A bird's horny bill is part of the skeleton, and even it, in view of the heavy-duty work it does, is amazingly thin and lightweight. It's significant that bird bills contain no heavy teeth. Fossils of the earliest birds do have teeth, like the birds' reptilian ancestors, so the lack of teeth is an adaptation reducing weight for flying. In fact, in general, birds have fewer bones than mammals or reptiles, so simply having fewer bones is an adaptation.
Continuing your bird-meal, be sure to admire the large breastbone, highlighted in the above drawing. White meat of chicken and turkey breasts consists of the birds' powerful flight muscles. These strong muscles need solid anchoring, and that's supplied by the large breastbone. In wild birds, the more powerful the flier, the larger the breastbone. Flightless birds may lack breastbones altogether, as shown on the skeleton of the Kiwi at the right.
By the way, though flightless, Kiwis do have small vestigial wings, and if you look closely at the drawing you can see the bones.
Have you ever wondered why white breast-meat is different from regular bird flesh? White breast-meat is composed of narrow, white muscle fibers that don't burn free oxygen for their energy, as regular muscles do. The technical way of saying this is that metabolism in white muscle fibers is anaerobic (not needing free oxygen) instead of aerobic (needing free oxygen, supplied by blood in veins). White meat is white because it lacks blood veins.

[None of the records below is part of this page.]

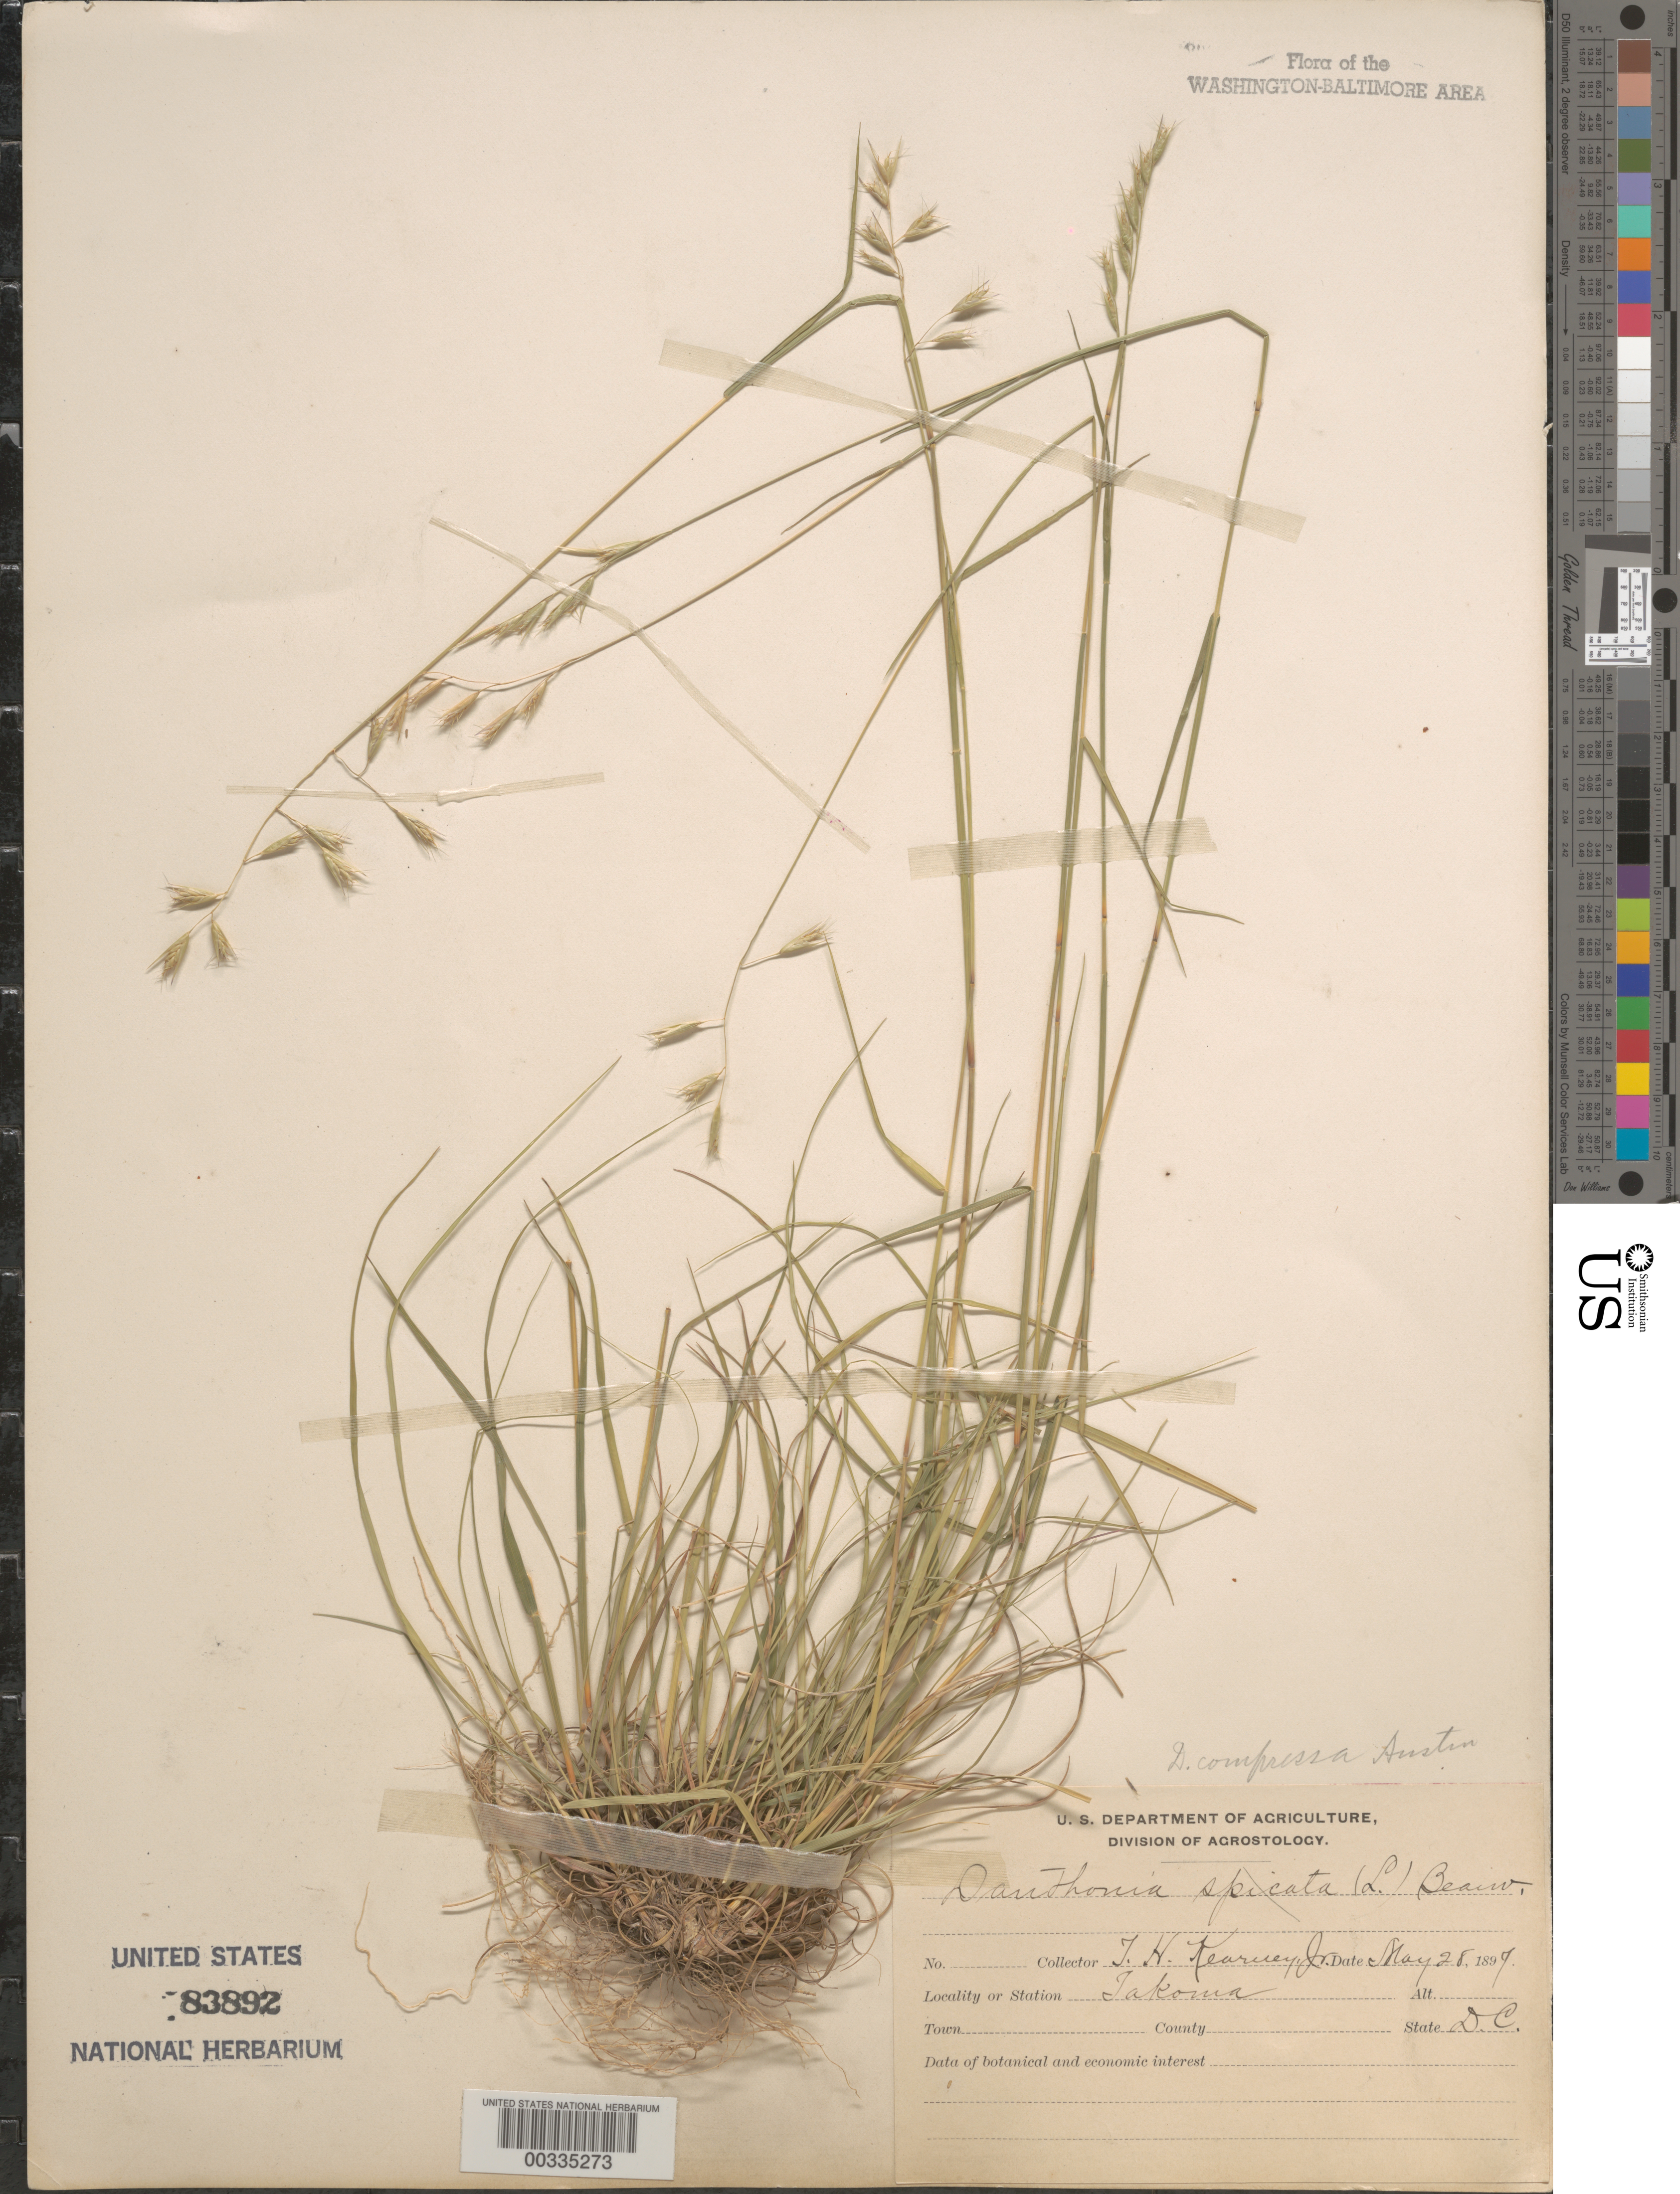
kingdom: Plantae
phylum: Tracheophyta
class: Liliopsida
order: Poales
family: Poaceae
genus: Danthonia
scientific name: Danthonia compressa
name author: Austin in F. Peck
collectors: T. H. Kearney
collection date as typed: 28 May 1897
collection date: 1897-05-28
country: United States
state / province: District of Columbia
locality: Takoma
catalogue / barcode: US 83892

Anaerobic breast muscles in ground-dwelling birds such as chickens and turkeys benefits the birds because they make brief spurts of flight to escape enemies, but don't fly high, or for long. During these short flights, the birds' white meat uses energy stored in the muscle tissue, in the form of the chemical glycogen. Glycogen is a polysaccharide that breaks down into glucose, which is exactly the simple sugar muscles need. For white meat, using that energy already stored in the muscle is faster than having oxygen pumped in through a network of veins, but the stored glycogen runs out fast, and is slow to replenish.
While nibbling in the breast area, when you come to the curiously Y-shaped "wishbone," notice how it's positioned. The bone's "handle" projects forward to prevent collapse of the chest during flight. In the drawings you can't see the wishbone's Y shape because we are looking at it from the side.